» **Available data**:
══════════════════════════════

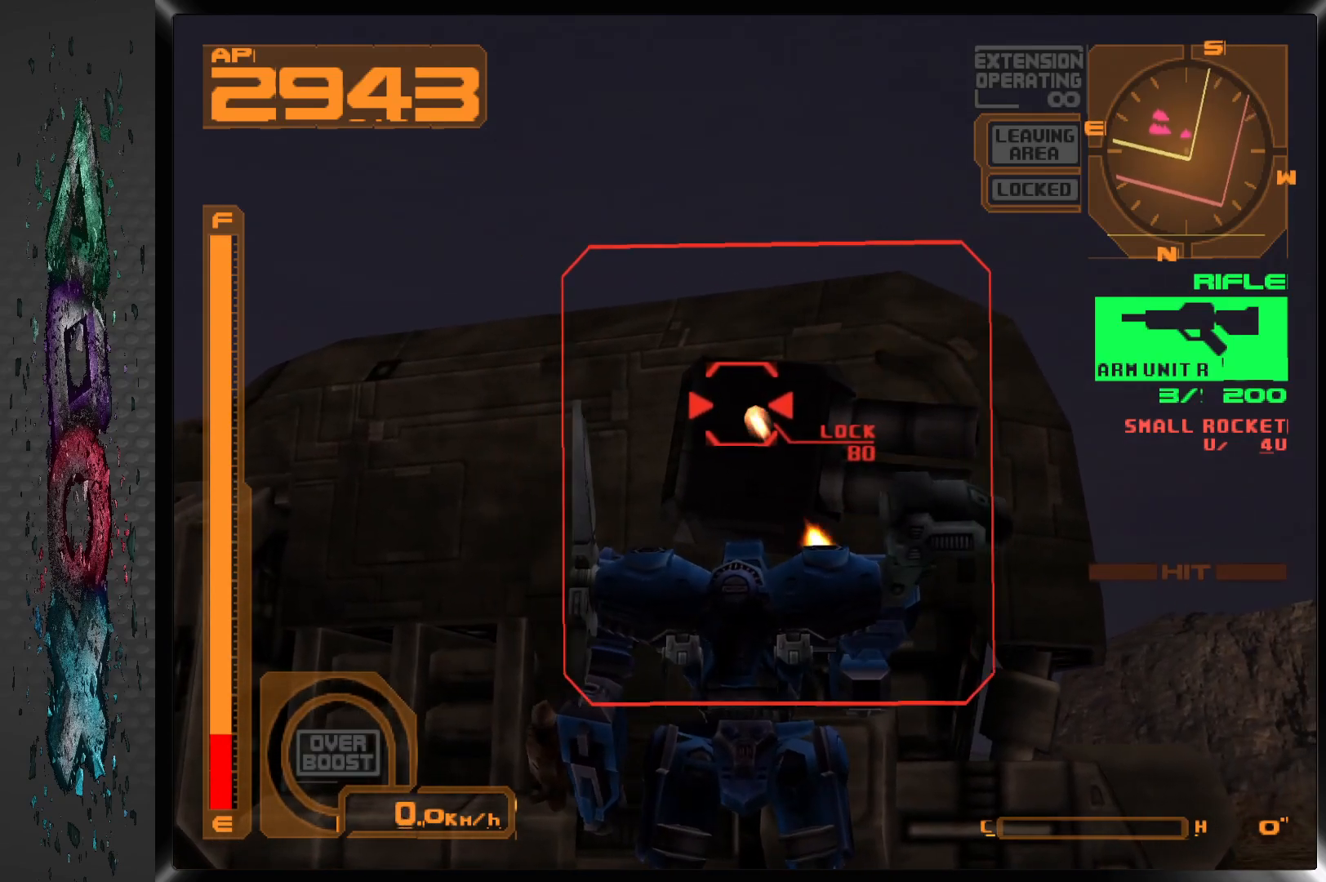
{"buttons": ["SQUARE"], "left_stick": "center", "right_stick": "center", "events": []}
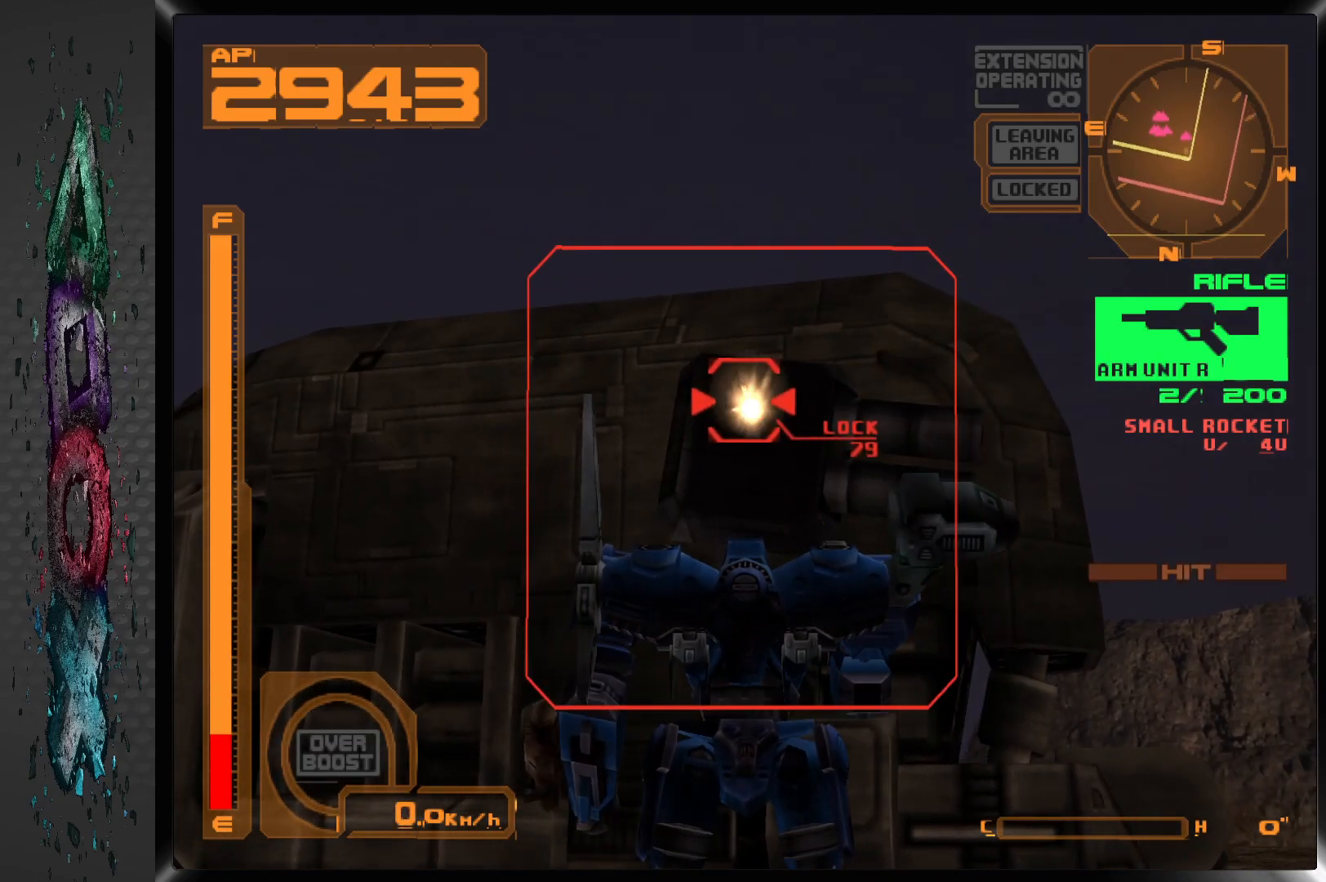
{"buttons": ["SQUARE"], "left_stick": "center", "right_stick": "center", "events": []}
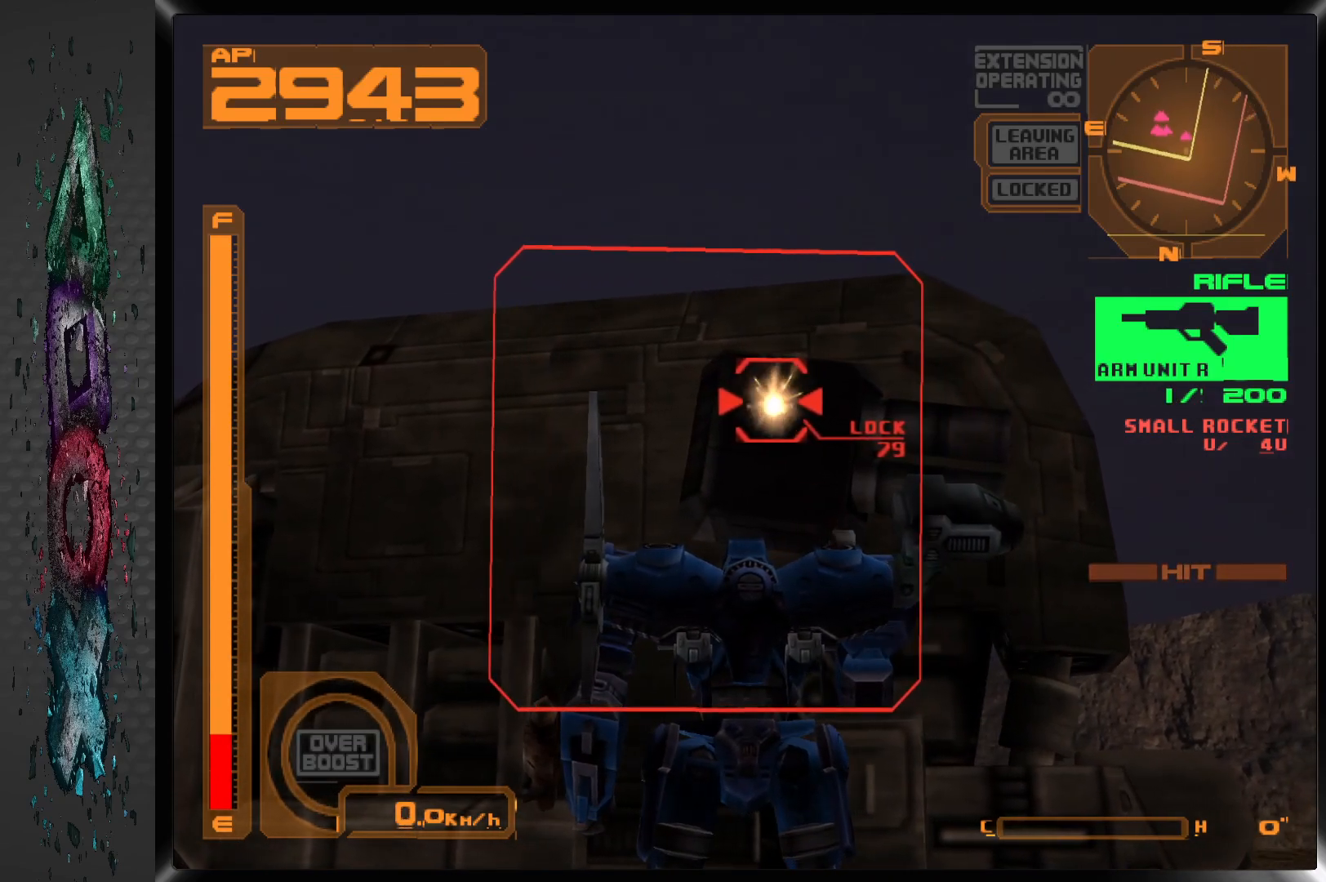
{"buttons": ["SQUARE", "DPAD_RIGHT"], "left_stick": "center", "right_stick": "center", "events": [[33, "DPAD_RIGHT", "down"], [183, "DPAD_RIGHT", "up"], [483, "DPAD_RIGHT", "down"]]}
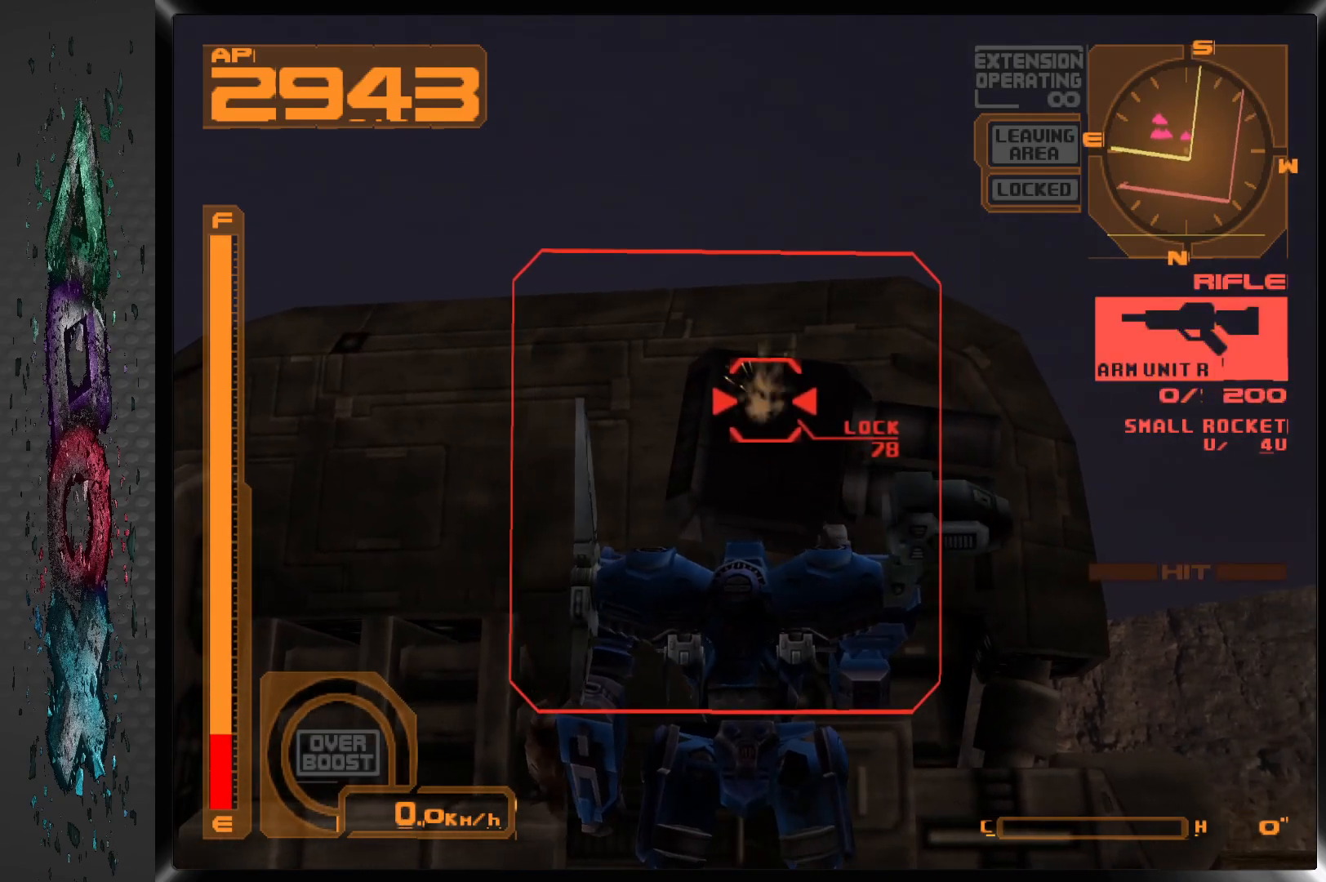
{"buttons": ["SQUARE"], "left_stick": "center", "right_stick": "center", "events": [[117, "DPAD_RIGHT", "up"]]}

══════════════════════════════

» **Problem statement**: The task calls for repeating each line above exactly while excluding the pictures.

» **Your solution**:
{"buttons": ["SQUARE"], "left_stick": "center", "right_stick": "center", "events": []}
{"buttons": ["SQUARE"], "left_stick": "center", "right_stick": "center", "events": []}
{"buttons": ["SQUARE", "DPAD_RIGHT"], "left_stick": "center", "right_stick": "center", "events": [[33, "DPAD_RIGHT", "down"], [183, "DPAD_RIGHT", "up"], [483, "DPAD_RIGHT", "down"]]}
{"buttons": ["SQUARE"], "left_stick": "center", "right_stick": "center", "events": [[117, "DPAD_RIGHT", "up"]]}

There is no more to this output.